• Dataset content:
#####

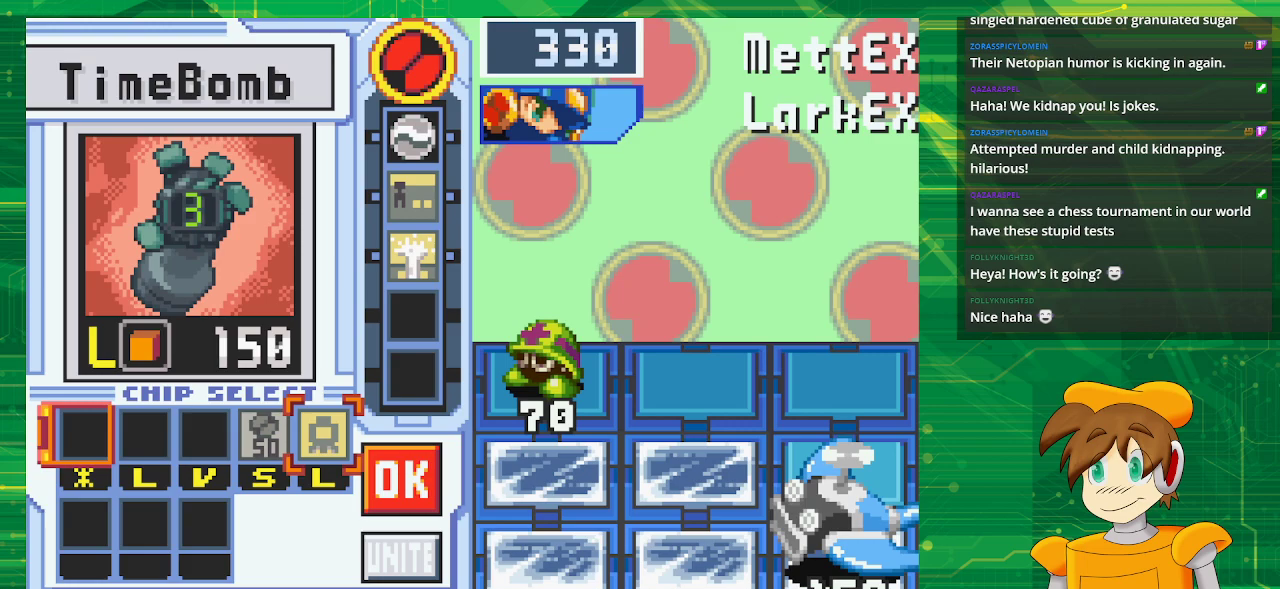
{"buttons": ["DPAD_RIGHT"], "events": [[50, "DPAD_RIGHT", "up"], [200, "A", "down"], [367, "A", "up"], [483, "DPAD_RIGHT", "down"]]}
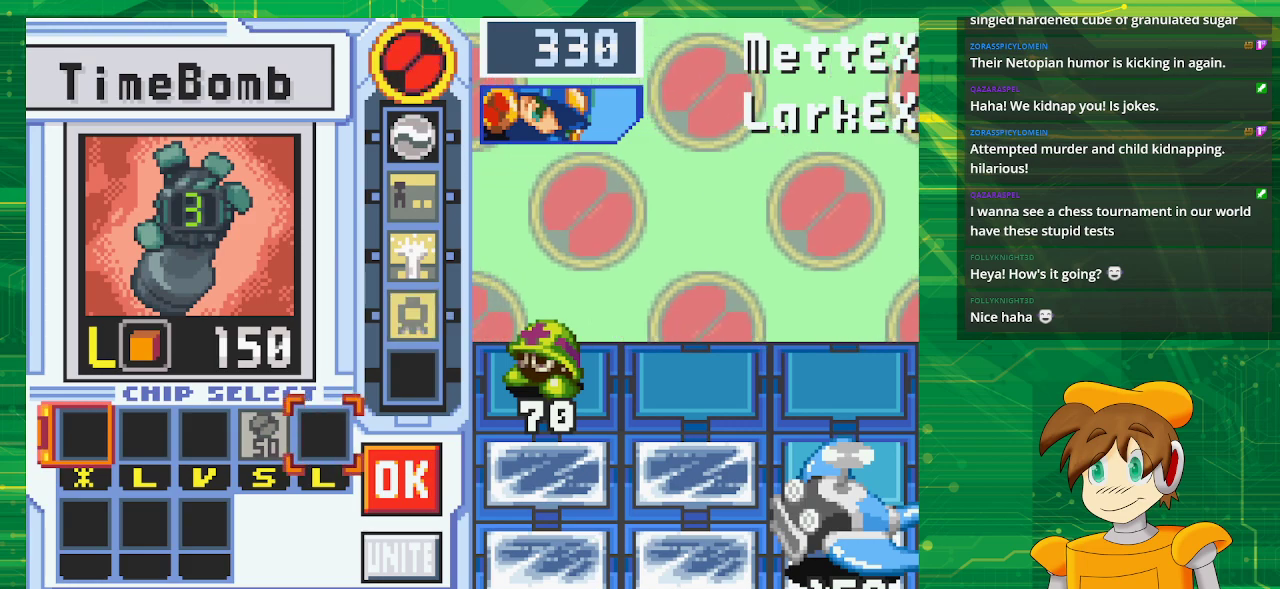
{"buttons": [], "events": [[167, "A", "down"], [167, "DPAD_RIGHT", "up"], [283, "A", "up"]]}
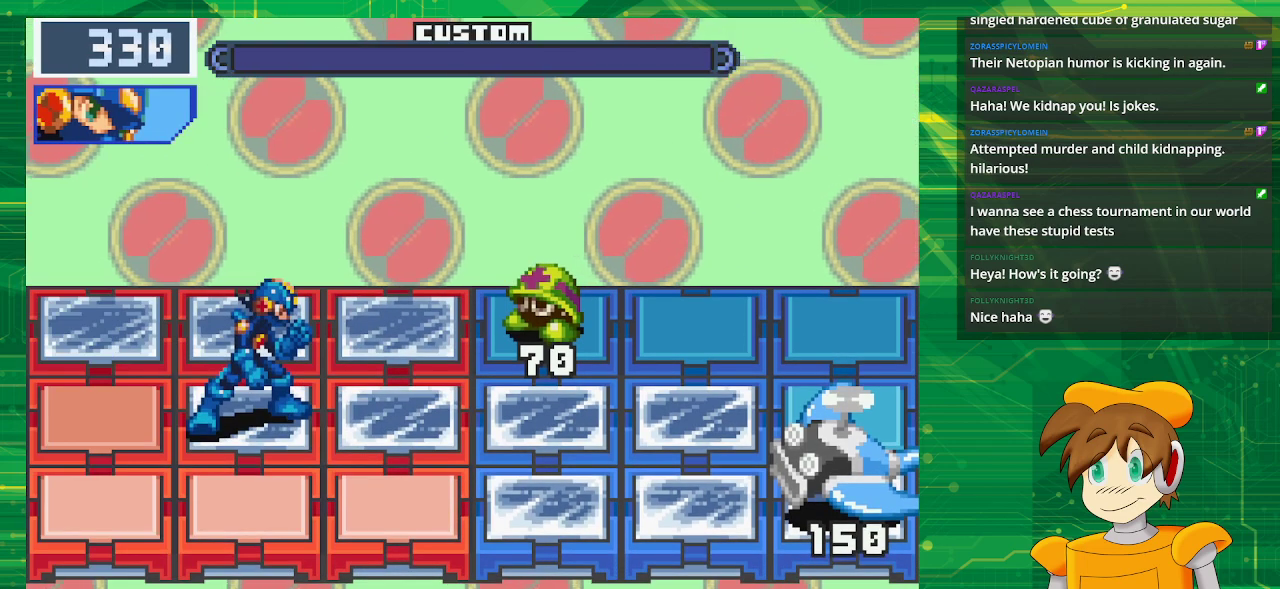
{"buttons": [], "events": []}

#####

• What to do: With the pictures removed, return the listing above in its exact original wording.

• Result of this task:
{"buttons": ["DPAD_RIGHT"], "events": [[50, "DPAD_RIGHT", "up"], [200, "A", "down"], [367, "A", "up"], [483, "DPAD_RIGHT", "down"]]}
{"buttons": [], "events": [[167, "A", "down"], [167, "DPAD_RIGHT", "up"], [283, "A", "up"]]}
{"buttons": [], "events": []}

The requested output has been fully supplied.